The respondent didn’t reply to the case, so we don’t know why he registered the domain name. He definitely has an interest in Nanotechnology. But, given his connection to Germany, there’s a decent chance he had heard of the name because of the student case competition. We’d need more details to rule that out.
NanoTemper said the domain name owner didn’t have rights or legitimate interests in the domain name. The panelist decided to do his own research, visiting Archive.org and determining that a single archive record showed that the respondent created a personal home page at the domain name.
The personal home page said it was “under construction”, had an email at StanfordMEDalumni.org, and had a few pages of content. Had the panelist done just a bit more research, he would have noticed that these pages were merely framing the respondent’s actual website at robert-eibl.de.
One of the complainant’s other arguments was that the respondent was collecting emails meant for the complainant and asked NanoTemper to pay it a handling fee to forward these emails.
So consider these two items: a short-lived framing of the respondent’s personal webpage using Nanotemper.com, and the respondent asking the complainant to pay up for misdirected emails.
Czech Arbitration Court panelist Prof. Dr. Lambert Grosskopf, LL.M.Eur. interpreted these facts and noted:
These evidence indicate that the disputed domain name was used in its original and ordinary meaning as a legitimate noncommercial site and is still used for the purpose of sending and receiving emails.
I struggle with this. What is the “ordinary meaning” of NanoTemper? How does it relate to the respondent using it to frame his personal homepage? And did the respondent use it to send and receive emails other than to collect emails intended for the complainant and asking them to pay up to receive them?
The panelist also notes:
the Respondent had offered the disputed domain name for sale to the Complainant in October 2010 for a price of 20,000 Euros and again to an employee of the Complainant on 14 July 2015 for a price of 50,000 Euros.

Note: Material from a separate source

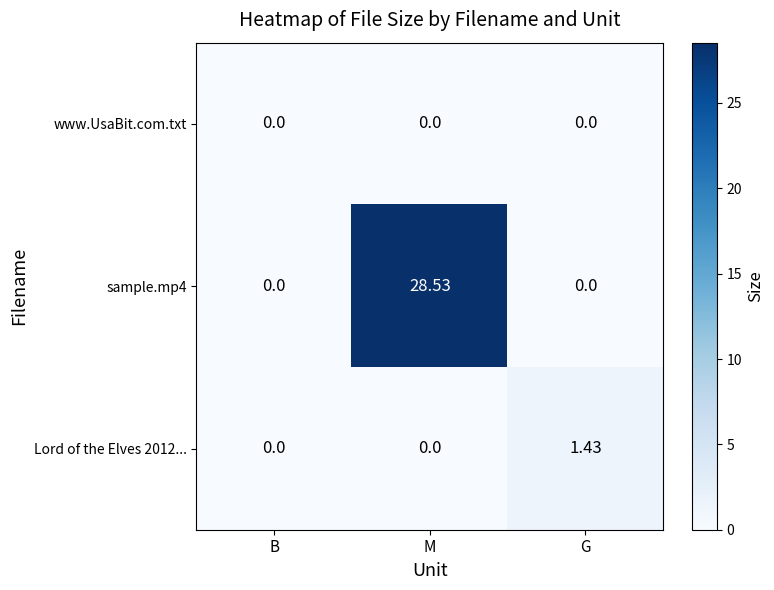

How many series are shown in this chart?

3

There’s little discussion of this in the case. Did the respondent reach out to the complainant or the other way around? Did the respondent say “hey, I’m getting these emails. People are confused. Buy the domain or pay me and I’ll send these emails to you?”
There are a couple other issues in the case. But given the totality of circumstances, I’m not so sure I’d call NanoTemper technologies a reverse domain name hijacker.